WHAT YOU SHOULD DO
Return the data word for word. Pictures are to be omitted.
** SUPPLIED RECORDS follows **
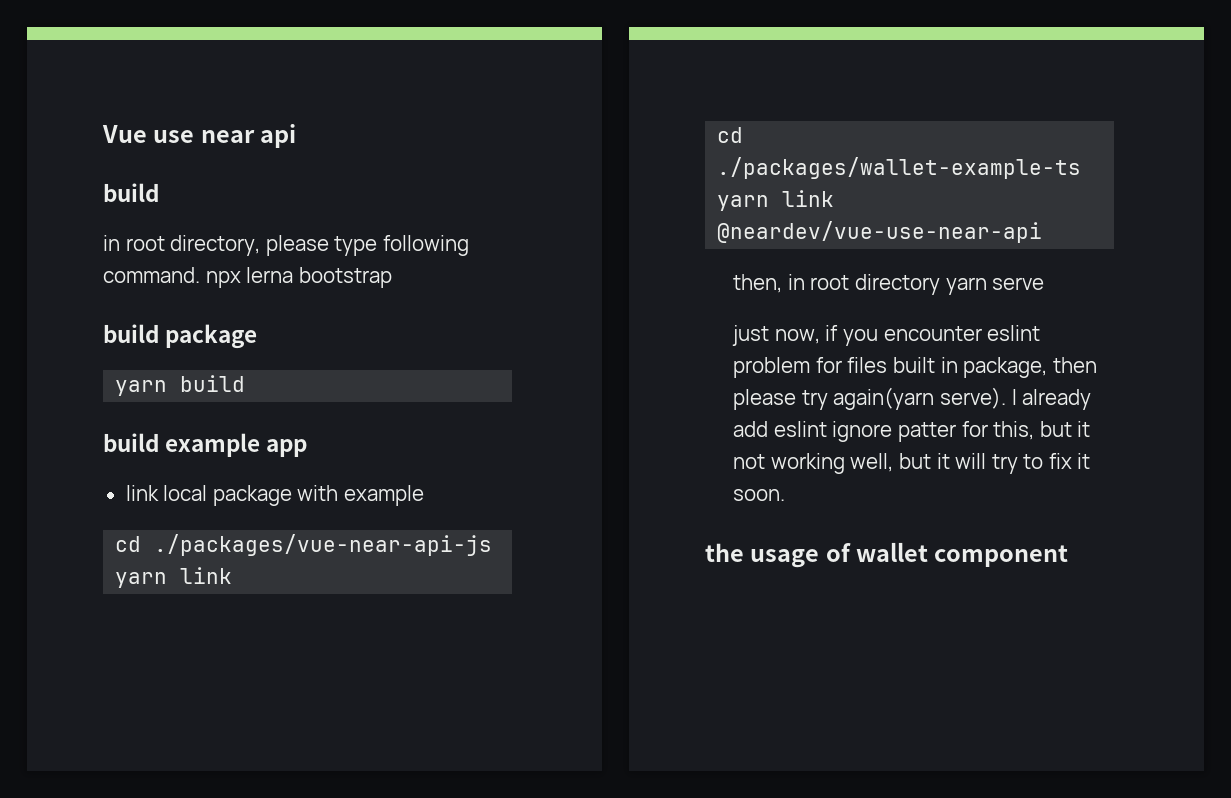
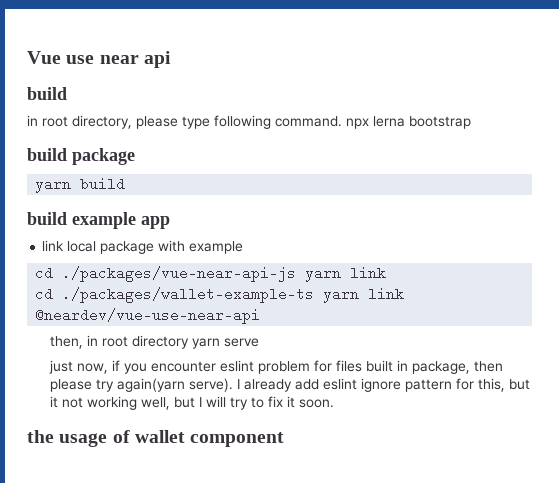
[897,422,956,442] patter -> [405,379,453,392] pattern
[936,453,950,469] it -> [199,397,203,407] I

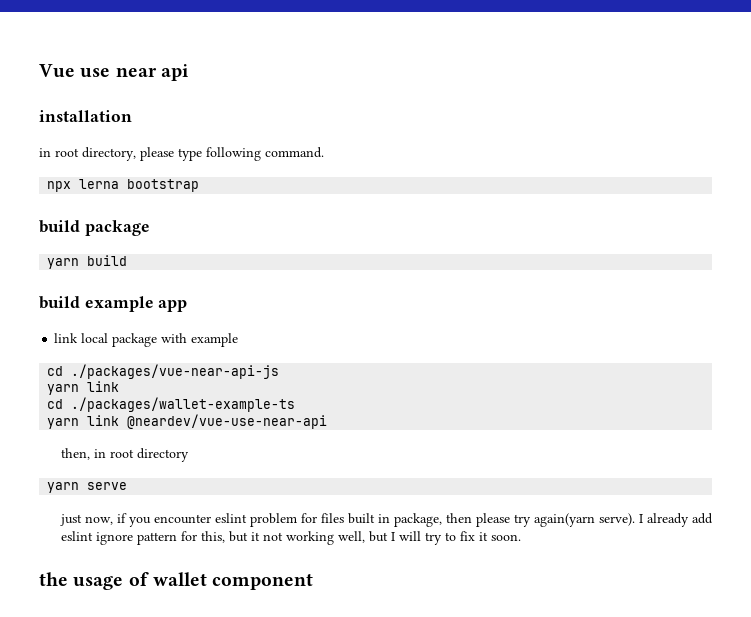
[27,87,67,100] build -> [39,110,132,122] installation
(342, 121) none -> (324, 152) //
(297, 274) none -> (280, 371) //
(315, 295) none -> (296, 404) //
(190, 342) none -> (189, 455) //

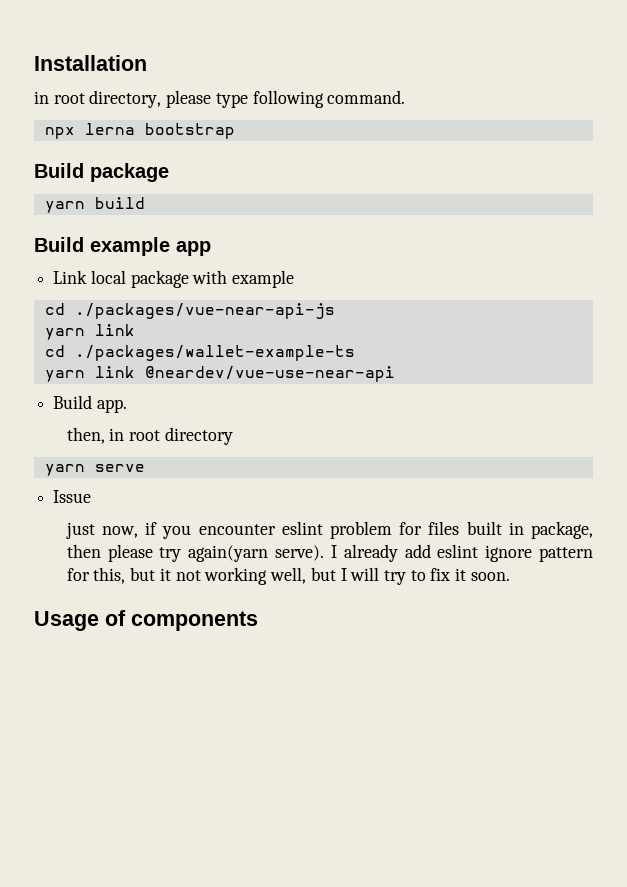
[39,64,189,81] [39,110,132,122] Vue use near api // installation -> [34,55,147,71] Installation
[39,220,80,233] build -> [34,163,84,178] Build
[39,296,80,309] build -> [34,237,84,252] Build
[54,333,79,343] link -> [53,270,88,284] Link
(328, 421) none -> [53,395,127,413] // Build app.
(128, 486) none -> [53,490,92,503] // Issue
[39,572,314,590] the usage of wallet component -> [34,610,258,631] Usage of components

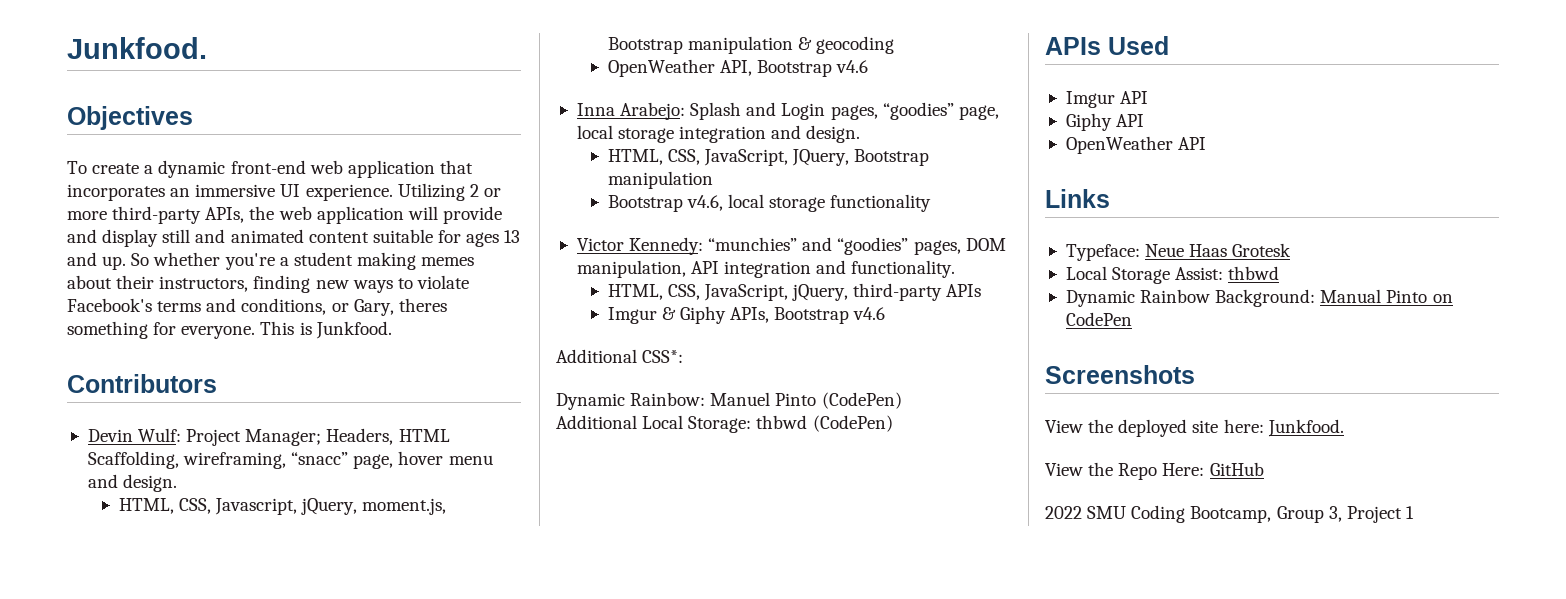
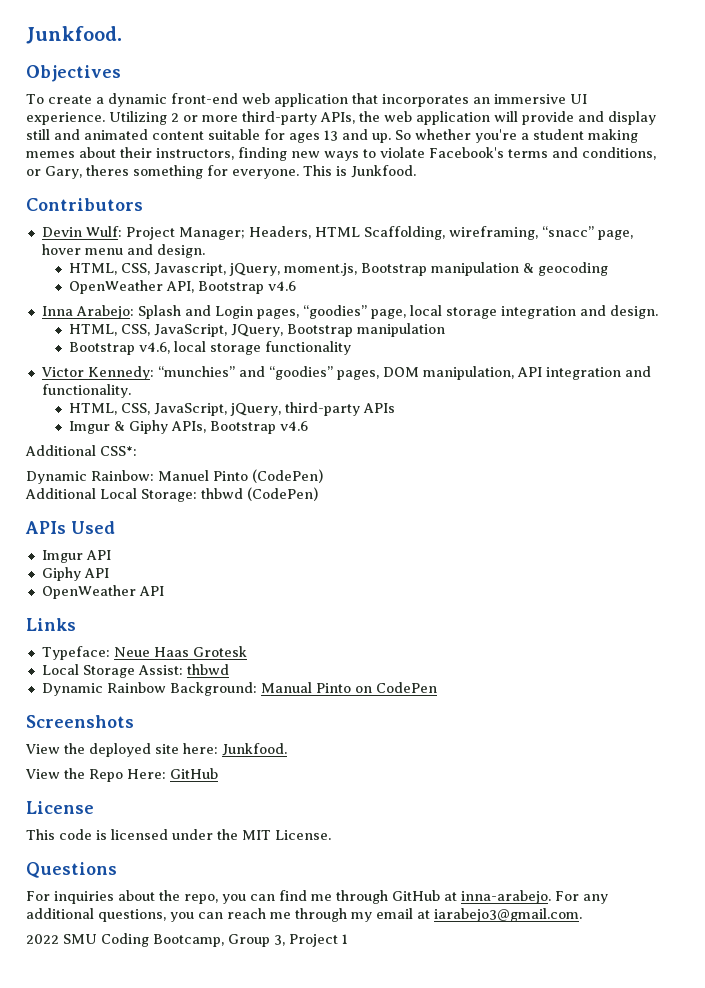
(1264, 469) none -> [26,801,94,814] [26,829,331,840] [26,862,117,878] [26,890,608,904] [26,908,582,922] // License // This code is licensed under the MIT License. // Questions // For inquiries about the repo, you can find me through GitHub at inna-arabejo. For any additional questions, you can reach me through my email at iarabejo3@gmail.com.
** End of SUPPLIED RECORDS **
RESULT FOR THIS TASK
[897,422,956,442] patter -> [405,379,453,392] pattern
[936,453,950,469] it -> [199,397,203,407] I

[27,87,67,100] build -> [39,110,132,122] installation
(342, 121) none -> (324, 152) //
(297, 274) none -> (280, 371) //
(315, 295) none -> (296, 404) //
(190, 342) none -> (189, 455) //

[39,64,189,81] [39,110,132,122] Vue use near api // installation -> [34,55,147,71] Installation
[39,220,80,233] build -> [34,163,84,178] Build
[39,296,80,309] build -> [34,237,84,252] Build
[54,333,79,343] link -> [53,270,88,284] Link
(328, 421) none -> [53,395,127,413] // Build app.
(128, 486) none -> [53,490,92,503] // Issue
[39,572,314,590] the usage of wallet component -> [34,610,258,631] Usage of components

(1264, 469) none -> [26,801,94,814] [26,829,331,840] [26,862,117,878] [26,890,608,904] [26,908,582,922] // License // This code is licensed under the MIT License. // Questions // For inquiries about the repo, you can find me through GitHub at inna-arabejo. For any additional questions, you can reach me through my email at iarabejo3@gmail.com.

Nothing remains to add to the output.